Hard Lessons from the Soviet Union
The collapse of the 71 year old Soviet empire in 1989 stemmed mainly from the collapse of the Soviet economy, due to an unwinnable war in Afghanistan and a blown out military budget. The parallels with current US economic and geopolitical problems are obvious. Other similarities include the fact that the citizens of the US have lost any ability to influence their own government, as well as being stripped of basic civil liberties they are supposedly guaranteed under the Constitution.
The power structure in the US is clearly different from that of the former USSR. It’s not Communist Party bureaucrats who have seized control of our government – but powerful corporations with a vested interest in maintaining the status quo. However like the Communist apparatchiks, these corporate interests have also assumed near total control over public information, via their ownership of electronic and print media outlets.
All this has occurred at a juncture in history when the human species faces three of the most urgent crises to ever face human kind – climatic instability resulting in an escalation of extreme weather events (deadly droughts, wild fires, storms and floods), fossil fuel depletion and the impending collapse of an extremely dysfunctional economic system. At a point in time when government leadership is desperately needed to find solutions to these urgent problems, our elected officials seem to be paralyzed. Moreover instead of stimulating public discussion and debate on how to solve these problems, the mainstream media seems more concerned with persuading us to buy things we don’t want or need.
What Will the Collapse Look Like?
There is no way of predicting the exact timing of the economic collapse many credible economists feel is inevitable. It could occur suddenly (via the collapse of the US dollar of China or other foreign countries that finance our $2 trillion debt dump our Treasury Bills). However many experts believe the US economy will simply bleed to death – under the weight of the $2 trillion TARP bail out and the $2.4 trillion dollars the wars in Iraq, Afghanistan and Pakistan will cost is. In this scenario we would simply see more and more businesses go under and more and more people lose their jobs and become homeless – until government and businesses simply no longer have the financial resources to support the basic infrastructure (electricity, gas, phone service, Internet, clean water, well-stocked supermarkets, police and fire service) we have all come to rely on.
I feel there are important lessons to be learned from the 1989 collapse of the USSR. One of the main reasons the crisis hit the Soviet people so hard was that there were virtually no civic organizations to take over when the government infrastructure fell apart. There were no church or neighborhood networks to organize food banks or soup kitchens or to look after the sick and elderly.
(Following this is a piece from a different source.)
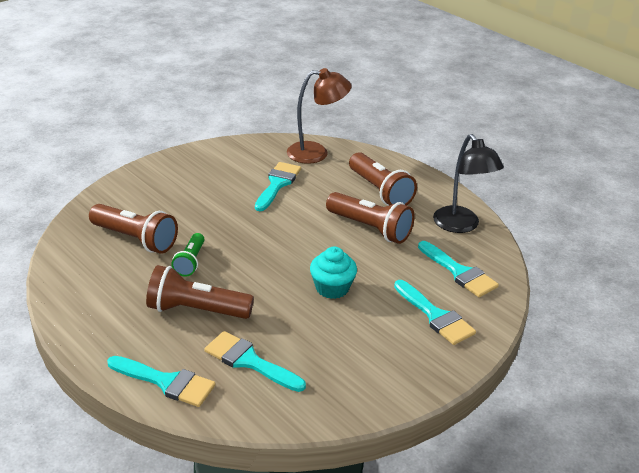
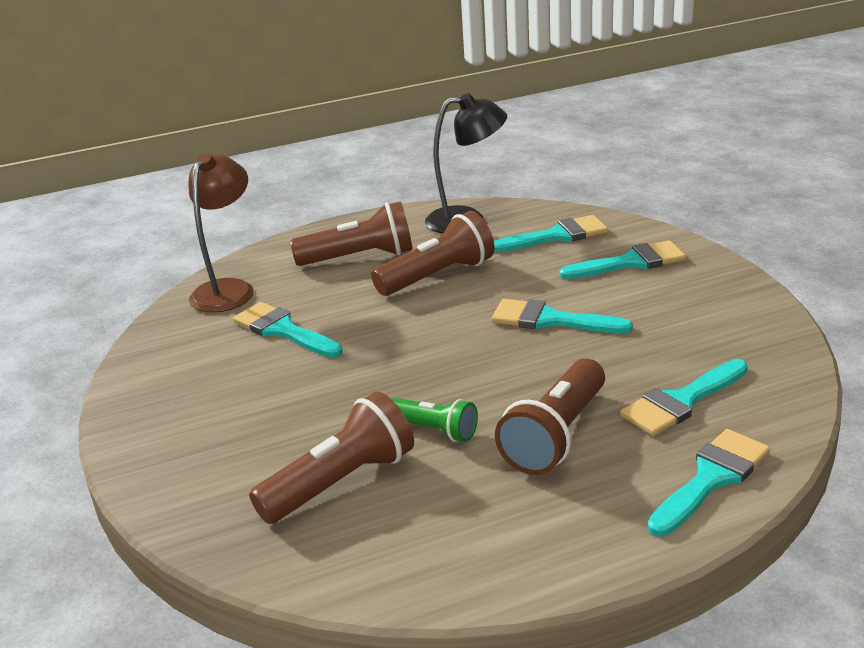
camera: 65 degrees left, 5 degrees down
(332, 288) = (550, 320): turquoise cupcake -> turquoise brush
In addition to the Soviets’ absolute ban on churches, the KGB (Soviet secret police) viewed all independent unions and community organizations as a threat to state power and disbanded them by arresting (and occasionally murdering) their leadership. Following the 1989 infrastructure collapse, farmers continued to produce food and oil refineries continued to produce small amounts of gasoline. However there ceased to be an organized distribution system. Thousands of people starved or froze to death or died of treatable medical conditions – because there was simply no organized way of finding drivers to deliver food, fuel and medical supplies to the people who needed them. We see a similar problem on a smaller scale in Haiti since the recent earthquake.
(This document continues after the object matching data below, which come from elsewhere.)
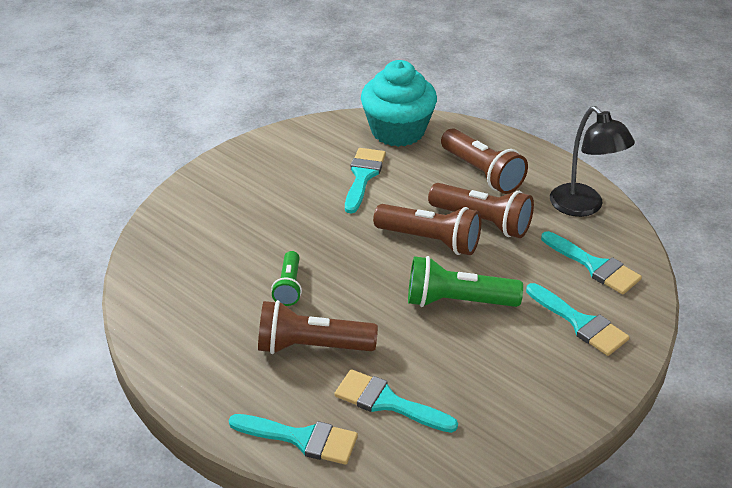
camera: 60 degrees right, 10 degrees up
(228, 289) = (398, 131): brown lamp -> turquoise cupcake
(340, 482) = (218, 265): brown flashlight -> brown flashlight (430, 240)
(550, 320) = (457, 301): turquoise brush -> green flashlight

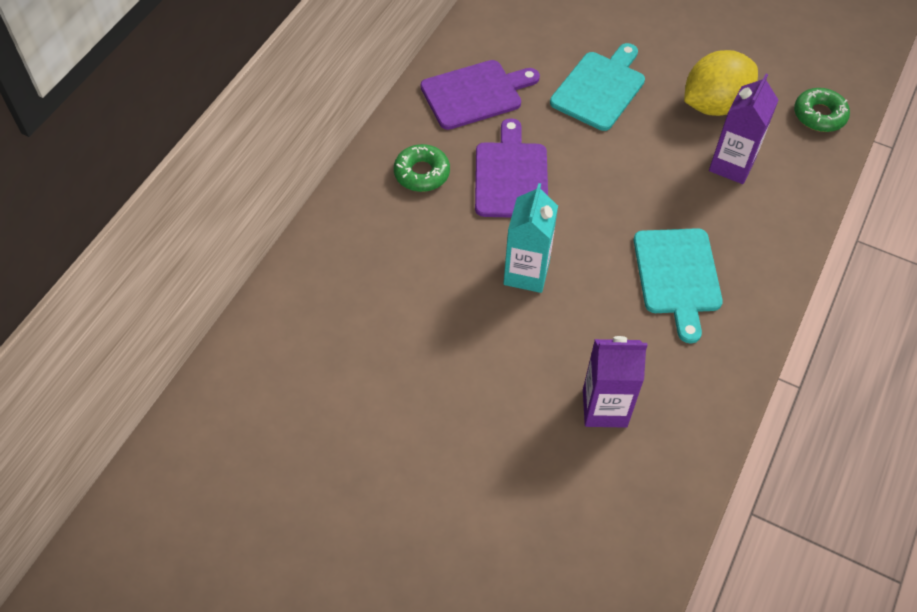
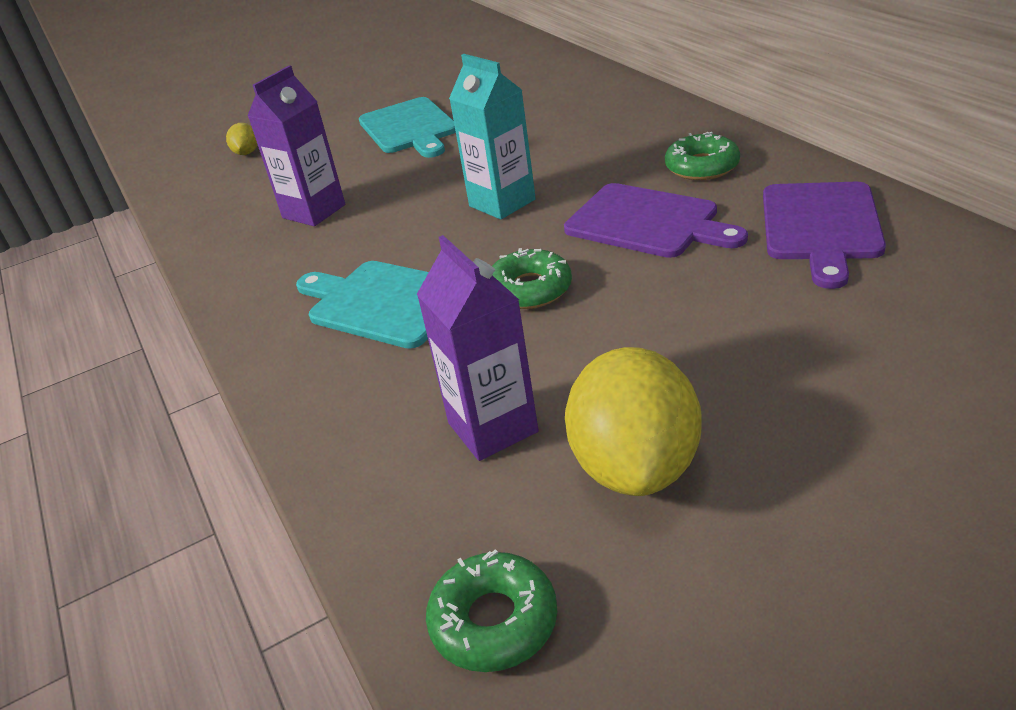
camera: 130 degrees right, 20 degrees down
(539, 571) = (247, 153): none -> yellow lemon
(600, 88) = (763, 342): turquoise cutting board -> turquoise cutting board (409, 128)
(616, 204) = (530, 289): none -> green donut

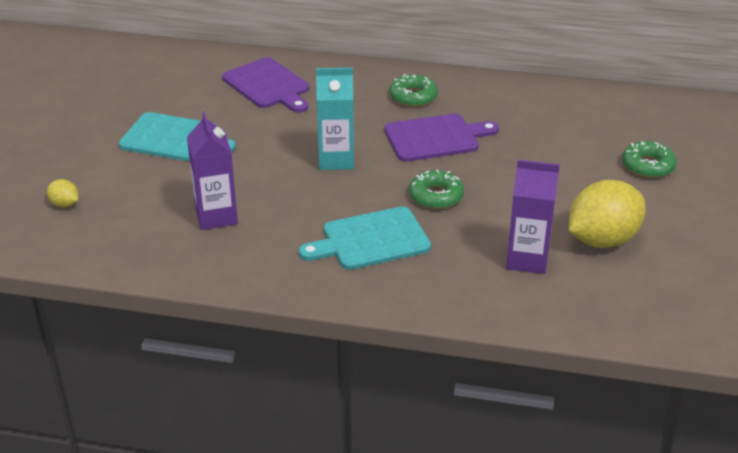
camera: 55 degrees left, 0 degrees up
(494, 621) = (641, 315): green donut -> green donut (648, 166)
(635, 466) = (602, 240): yellow lemon -> yellow lemon turned 75 degrees counterclockwise
(821, 226) = (517, 107): purple cutting board -> purple cutting board (268, 85)

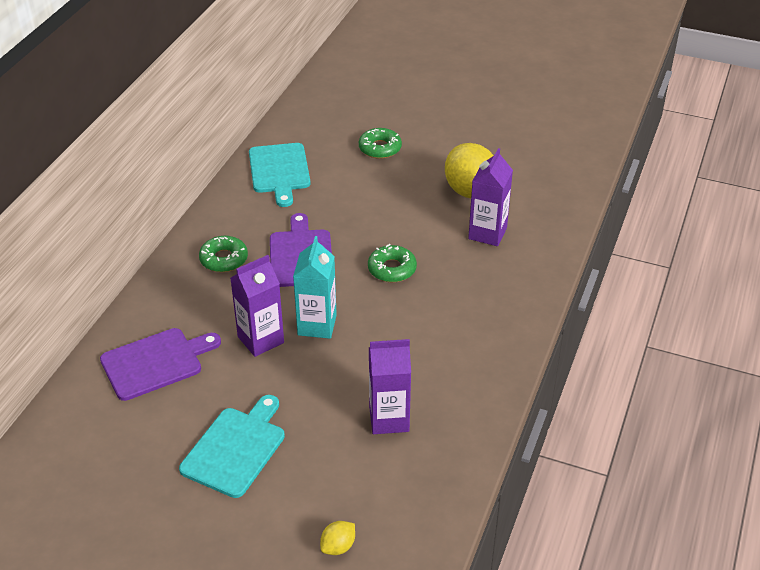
camera: 80 degrees left, 5 degrees up
(308, 132) = (260, 340): none -> purple carton
(371, 240) = (446, 317): turquoise cutting board -> turquoise cutting board (279, 171)

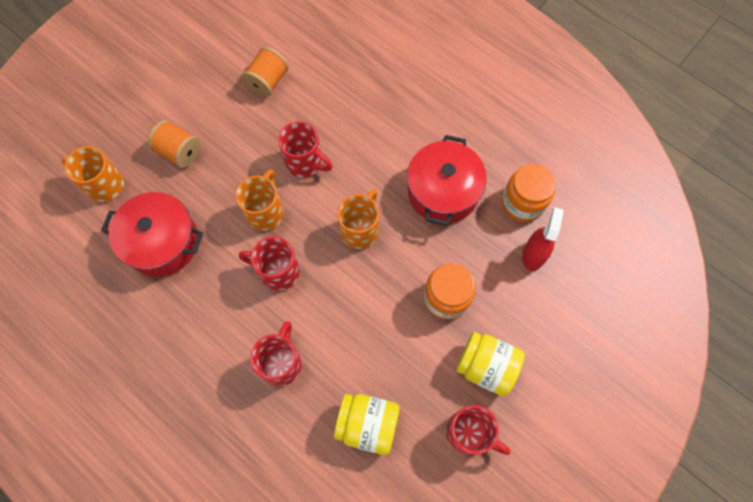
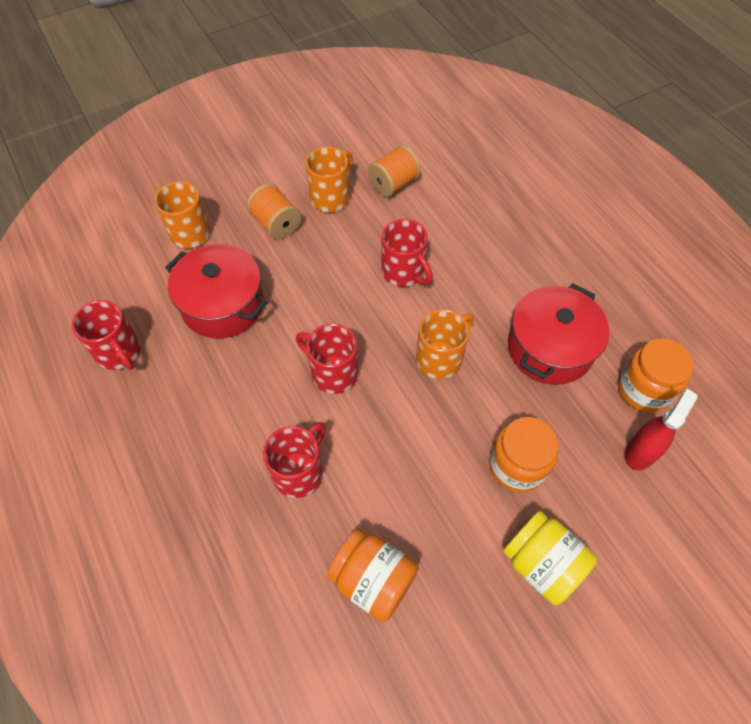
camera: 20 degrees right, 10 degrees down
(265, 212) = (342, 308): orange mug -> orange mug (331, 197)
(367, 424) = (373, 580): yellow jar -> orange jar
(469, 433) = (495, 638): red mug -> red mug (119, 353)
It’s Up to Us – the Government Isn’t Going to Do It
Based on his low popularity ratings, I gather a lot of us assumed Obama was going to deliver on his campaign promises to reform the Wall Street companies that got us into this economic mess, restore our civil liberties, end the economy busting wars in the Middle East and enact programs to reduce our dependency on fossil fuels. Instead he has squandered all his political capital on a very unpopular health care bill that is basically a corporate welfare bailout for insurance and drug companies. The only conclusion I can draw is that it’s now up to the American people to lead the way for our government and the rest of the world.